Task brief
Search the entries below for the string "moved" and copy the lines that hold it.

Coordinate-based change listings
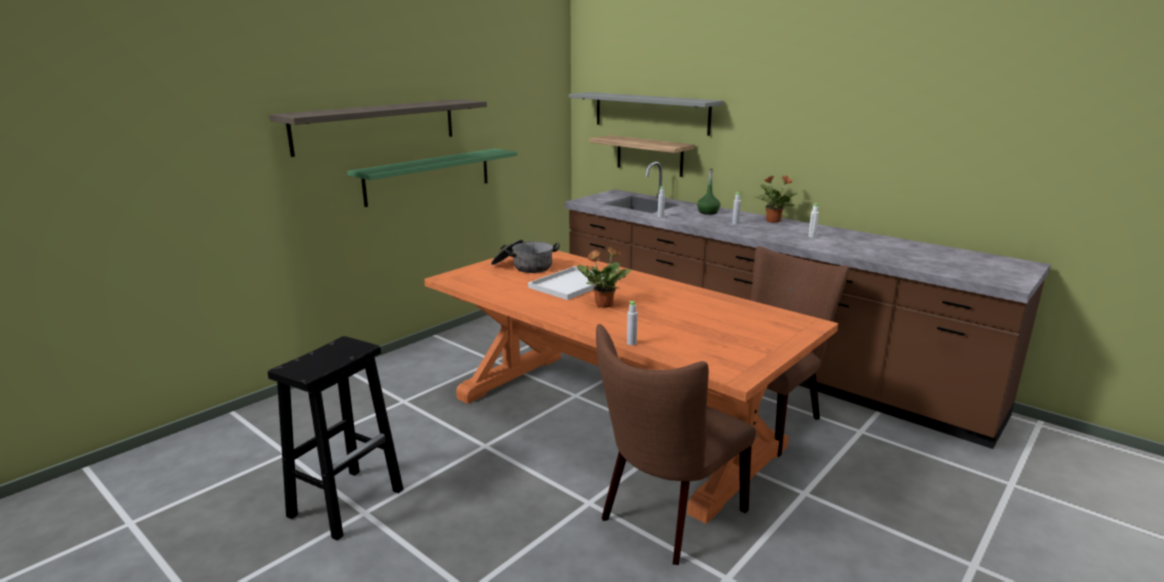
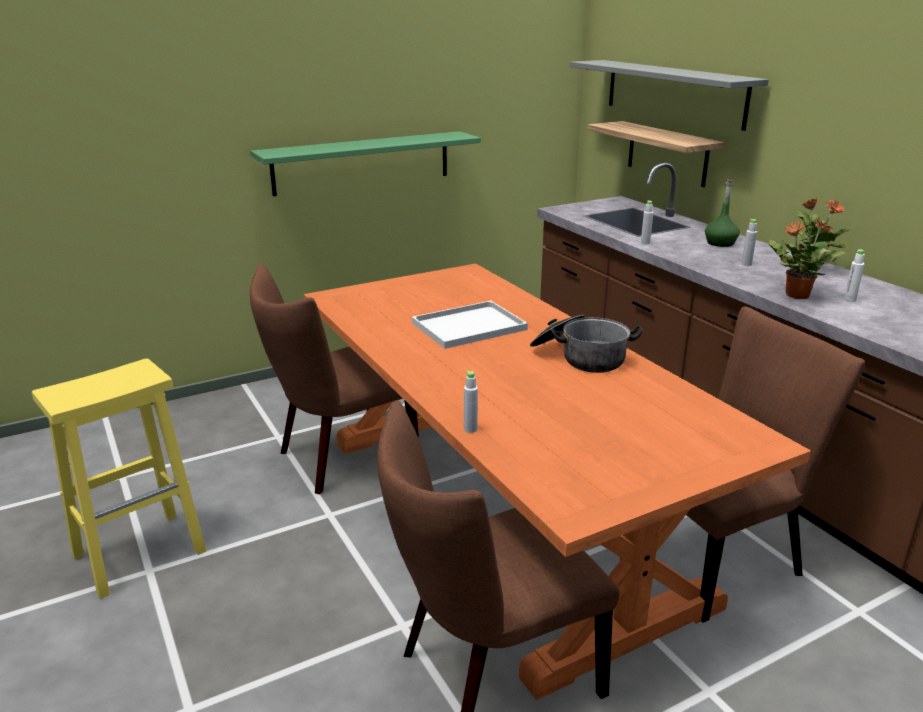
camera: 20 degrees right, 5 degrees up
black stool [268,336,403,541] -> yellow stool [32,358,206,599]
shelf [269,99,487,157] -> none
cooking pot [491,240,560,273] -> cooking pot moved to [530,315,642,373]
potted plant [577,247,632,308] -> potted plant moved to [768,219,846,299]
none -> brown chair [250,263,419,494]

Solution to the exercise
cooking pot [491,240,560,273] -> cooking pot moved to [530,315,642,373]
potted plant [577,247,632,308] -> potted plant moved to [768,219,846,299]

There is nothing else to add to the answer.